---- DATA UNDER STUDY

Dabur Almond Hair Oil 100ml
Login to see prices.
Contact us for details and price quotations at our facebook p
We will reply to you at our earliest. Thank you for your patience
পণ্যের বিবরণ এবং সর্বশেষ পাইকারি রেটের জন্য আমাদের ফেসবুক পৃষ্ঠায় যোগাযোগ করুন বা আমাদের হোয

--------

**TASK ITEM:**
Go to the line holding "Contact us for" in the entries above and return it, along with every line after it, exactly as written.

**EXERCISE ANSWER:**
Contact us for details and price quotations at our facebook p
We will reply to you at our earliest. Thank you for your patience
পণ্যের বিবরণ এবং সর্বশেষ পাইকারি রেটের জন্য আমাদের ফেসবুক পৃষ্ঠায় যোগাযোগ করুন বা আমাদের হোয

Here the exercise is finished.